By having a system that gives illuminance values, is possible to conduct preventive maintenance that helps on the regulation compliance for the street lighting service (minimum 70% efficiency, as stated by RETILAP), according to the obtained laboratory values through the created system, this would be 8915.9 lx for a 70W Sodium light bulb.
The prototype is within the required needs, with an operation similar regarding to luxes measurement, contrasted with other measurement tools. This device not only would decrease low luminance, but also could detect recurrent failures in the system, such as luminaires being switched of during the night or switched on during the day.
For all practical purposes, regarding to communication (transmitting and receiving), the device has good coverage since it uses mobile phone networks, which makes this able to monitor from anywhere in the world.
With the monitoring system, we would not have light bulb removals in levels within useful life, reducing costs, guaranteeing the proper operation and compliance of stablished regulations for street lighting service.

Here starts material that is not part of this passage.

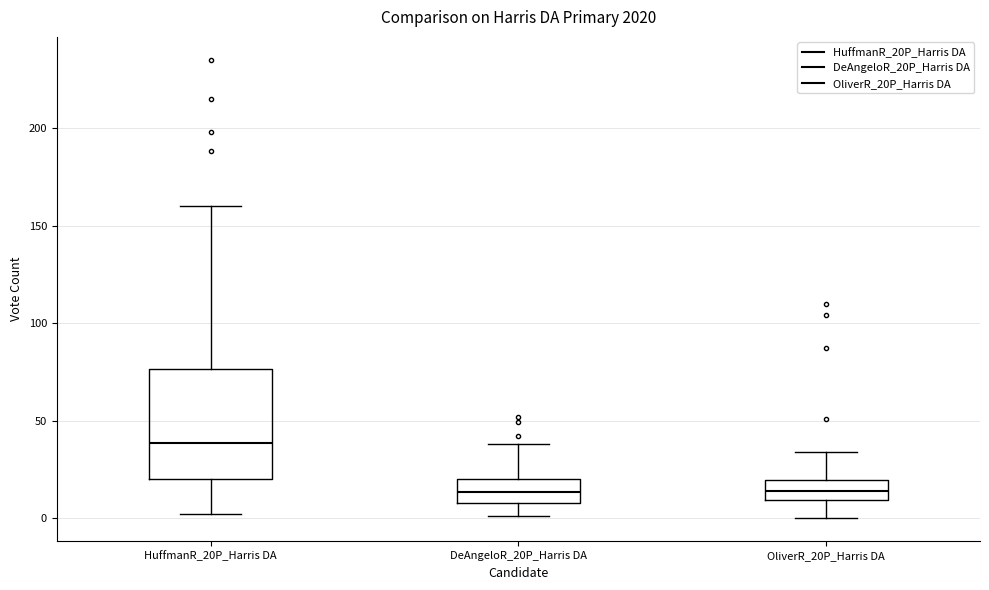

Comparing the boxes themselves (not the whiskers), which one is the tallest?

HuffmanR_20P_Harris DA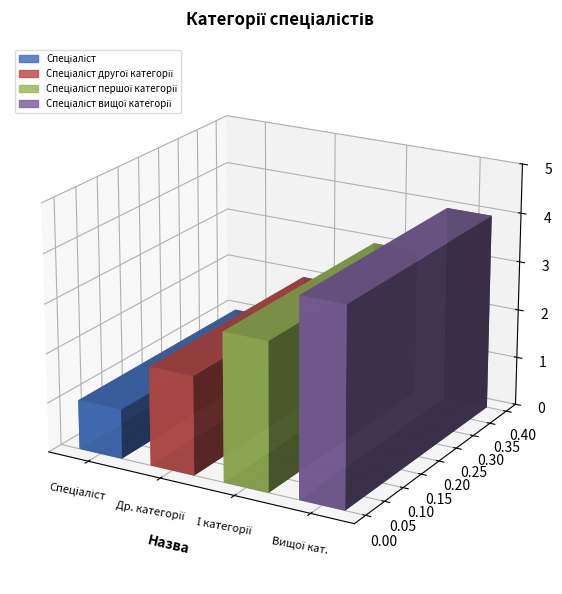

Approximately how many times larger is the value at Спеціаліст compared to Спеціаліст першої категорії?

0.3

Current values provided by the measurement elements, UNI-T UT61C Multimeter and HIOKI 3280-10 Volt-Amp Clamp Meter, compared with the values from the ACS712 sensor differ in 46.84%. This indicates the need to improve the code's structure, in order to decrease the error percentage to values below 5%.
FUTURE WORK
With this system is possible to perceive the power of creating an interface, among numerous replica of this prototype, intertwining them and processing their information through a server, using a software that allows filtering and depuration of information in such a way that, by coding the luminaires, it detects the determining variables such as minimum allowed luxes values, luminaire of during night or luminaire on during day. From the detection of this failure, specific work routes can be proposed with an a priori knowledge of the state of an specific ser of luminaires.